The capital’s short term rental sector is continuing to perform well after the sector recovers, according to performance data from a tracking study released by STR.

The data benchmarking experts conducted the study in partnership with the UK Short Term Accommodation Association, measuring the three main accommodation sectors simultaneously and comparing how London’s short term rentals, hotels and serviced apartments perform on three key measures.

According to the findings, for occupancy, short term rentals averaged 68.4% for July – an uplift of 8.6% on June and 36.0% up year-on-year (y-o-y). Occupancy for serviced apartments averaged 70.0% which is a 12.0% increase on June and a 125% y-o-y rise. Hotels averaged 48.9% – up 20.7% on June and a y-o-y rise of 139.7%.
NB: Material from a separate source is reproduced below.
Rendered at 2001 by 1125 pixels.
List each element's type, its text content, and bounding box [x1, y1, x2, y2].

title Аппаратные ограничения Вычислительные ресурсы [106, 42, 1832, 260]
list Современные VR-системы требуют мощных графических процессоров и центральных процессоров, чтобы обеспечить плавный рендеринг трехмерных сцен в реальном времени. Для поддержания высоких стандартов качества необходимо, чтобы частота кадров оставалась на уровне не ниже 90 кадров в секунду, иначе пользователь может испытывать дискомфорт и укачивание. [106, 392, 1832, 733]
Short term rentals led the way for Average Daily Rates (ADRs) at £147.40, up 15.9% on June and 34.8% y-o-y. Serviced apartments earned an average of £126.10, a rise of 6.1% on June but down 3.2% y-o-y. Hotels averaged an ADR of £105.60 which was still a monthly increase of 6.2% and a y-o-y uplift of 26.0%.

For Revenue per Available Room (RevPAR) short term rentals were ahead again averaging £100.80 in July – a monthly rise of 25.8% and an 83.3% y-o-y increase. Serviced apartments averaged £88.30 which was a rise of 18.6% on June and a y-o-y uplift of 118.3%. Hotels averaged £51.70 up 28.4% on June and a y-o-y increase of 202.0%.

And the average length of stay for short term rentals has continued to rise. In July it was 18.7 days compared to 17.2 days in June. In July last year, the average length of stay in a short term rental property was only 13.0 days. There is no comparable data with hotels and serviced apartments for this metric.

Merilee Karr, Chair of the STAA and CEO of UnderTheDoormat, said: “It’s really encouraging to see the performances of all three sectors continuing to improve. The short term rental sector in London continues to impress and has proved to be a very popular choice for visitors to the capital. As international visitors begin to return to the UK, especially to London, we anticipate that this picture will continue to improve which will help many of the sector’s operators and help drive the recovery in the capital.”

Patrick Mayock, STR’s VP of research & development, adds: “Our pilot study has shown that the short-term rentals sector is proving to be in robust shape. Whilst occupancy was just a little less in July compared to serviced apartments, the average daily rates earned were considerably higher indicating that customers are prepared to pay for this type of accommodation. With restrictions on travel being revised and expected to loosen, and business travel starting to return, it will be interesting to see what happens to other accommodation types in the coming months.”